We have the same issue in GCP Cloud Composer DAG - call to gcsfs to list GCS bucket just hangs forever. Although interesting thing here is that issue happens in Composer version >composer-1.13.0-airflow-1.10.12. Same code on composer-1.13.0-airflow-1.10.12 runs without issues, so I guess that has something to do with Google (although they list no visible changes in Composer changelog). Here's an issue I've reported in GCP bugtracker, will update it soon with the latest findings.

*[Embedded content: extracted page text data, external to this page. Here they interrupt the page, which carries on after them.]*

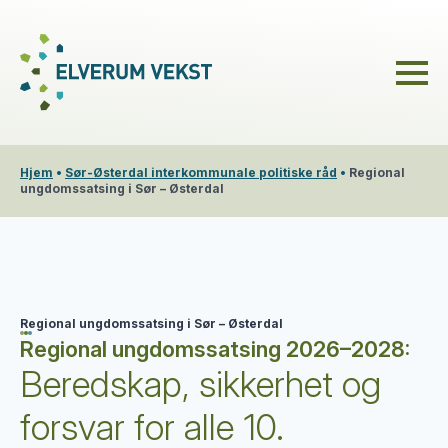
Hjem
•
Sør-Østerdal interkommunale politiske råd
•
Regional
ungdomssatsing i Sør – Østerdal
Regional ungdomssatsing i Sør – Østerdal
Regional ungdomssatsing 2026–2028:
Beredskap, sikkerhet og
forsvar for alle 10.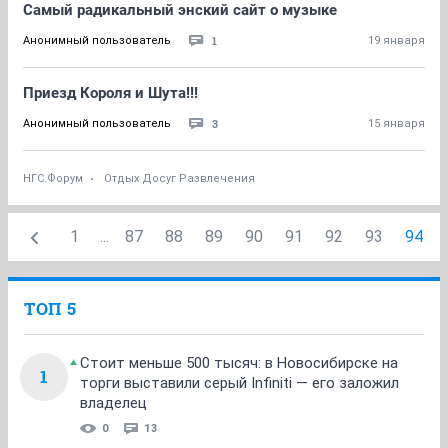
Самый радикальный энский сайт о музыке
1
Анонимный пользователь
19 января
Приезд Короля и Шута!!!
3
Анонимный пользователь
15 января
НГС.Форум
Отдых Досуг Развлечения
1
...
87
88
89
90
91
92
93
94
ТОП 5
Стоит меньше 500 тысяч: в Новосибирске на
1
торги выставили серый Infiniti — его заложил
владелец
0
13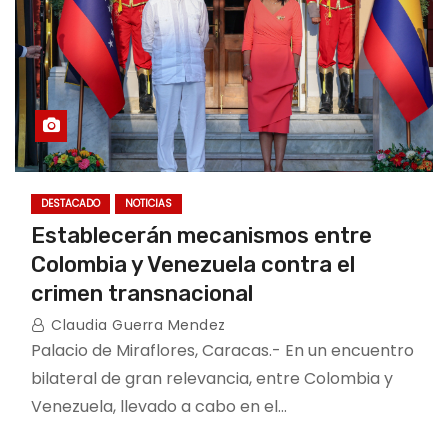
DESTACADO
NOTICIAS
Establecerán mecanismos entre
Colombia y Venezuela contra el
crimen transnacional
Claudia Guerra Mendez
Palacio de Miraflores, Caracas.- En un encuentro
bilateral de gran relevancia, entre Colombia y
Venezuela, llevado a cabo en el…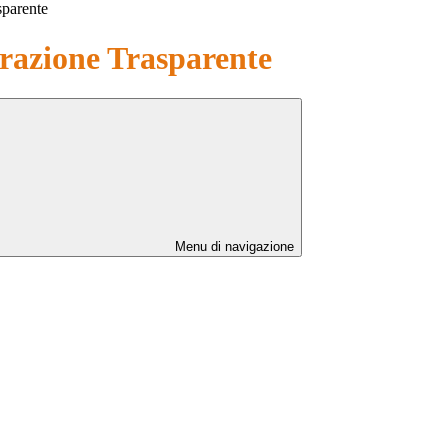
sparente
azione Trasparente
Menu di navigazione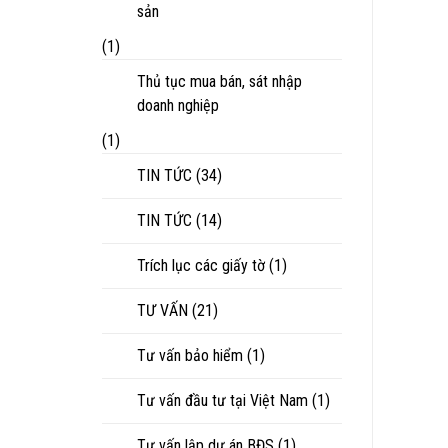
sản
(1)
Thủ tục mua bán, sát nhập
doanh nghiệp
(1)
TIN TỨC
(34)
TIN TỨC
(14)
Trích lục các giấy tờ
(1)
TƯ VẤN
(21)
Tư vấn bảo hiểm
(1)
Tư vấn đầu tư tại Việt Nam
(1)
Tư vấn lập dự án BĐS
(1)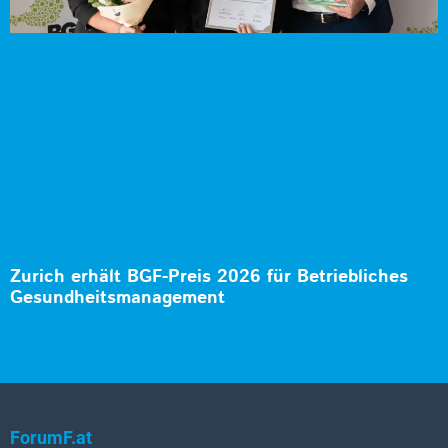
Zurich erhält BGF-Preis 2026 für Betriebliches
Gesundheitsmanagement
ForumF.at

yan-hic commented 3 years ago

@martindurant would it make sense to fork the issue / create a new one as deploying on GCF is different from running on GCP (any component).

martindurant commented 3 years ago

Sure, feel free

yan-hic commented 3 years ago

Puzzling:

Cannot be deployed w/o versioning chardet or e.g. installing aiohttp[speedups]:

import gcsfs

gcs = gcsfs.GCSFileSystem()

def hello_gcs(event, context):

    print(gcsfs._version.get_versions())

    file_name = event['name']
    input_bucket = event['bucket']
    file_path = f'{input_bucket}/{file_name}'

    if gcs.exists(file_path):
        print('Confirmed exists: ' + file_path)

Error: Build failed: found incompatible dependencies: "aiohttp 3.7.3 has requirement chardet<4.0,>=2.0, but you have chardet 4.0.0."; Error ID: 5bbe2179

Can be deployed as-is - just installing gcsfs:

import gcsfs

gcs = gcsfs.GCSFileSystem()

def hello_gcs(event, context):
    gcs.maybe_refresh()
    gcs._connect_cloud()

    print(gcsfs._version.get_versions())

    file_name = event['name']
    input_bucket = event['bucket']
    file_path = f'{input_bucket}/{file_name}'

    if gcs.exists(file_path):
        print('Confirmed exists: ' + file_path)
yan-hic commented 3 years ago

Well, ignore previous comment. I managed to deploy as-is by just retrying. Issue might have been intermittent on GCP-side. To be safe though, I would add cchardet to requirements.txt

martindurant commented 3 years ago

Would you mind making that a PR? So chardet should be v4 or any version, and does its order versus aiohttp matter?

yan-hic commented 3 years ago

I have been testing a dozen variations of a function and can confirm that the issue is with GCP, when first deployed. More specifically,

import gcsfs 

gcs = gcsfs.GCSFileSystem()

def hello_world(request):
    return 'test'

As such, I have logged a support ticket with GCP as there is nothing wrong with gcsfs. It looks like GCF installs chardet 4.0 after requirements.txt gets first processed

Note: OP may have experienced another issue as when first posted aiohttp 3.7.3 was not out yet - if relevant in any way. The point is that today I cannot reproduce a deployment issue when selecting the 3.7 runtime

martindurant commented 3 years ago

Thanks @yiga2 . Is there a public link to the issue? If not, please report back when you hear anything.

Aside from the build issue, did you try instantiating GCSFileSystem within your function?

yan-hic commented 3 years ago

Private issue to get more traction - will report back indeed and request G to create a public issue if cannot be remediated quickly.

Responding in the other thread for the second question as unrelated to GCF deploying.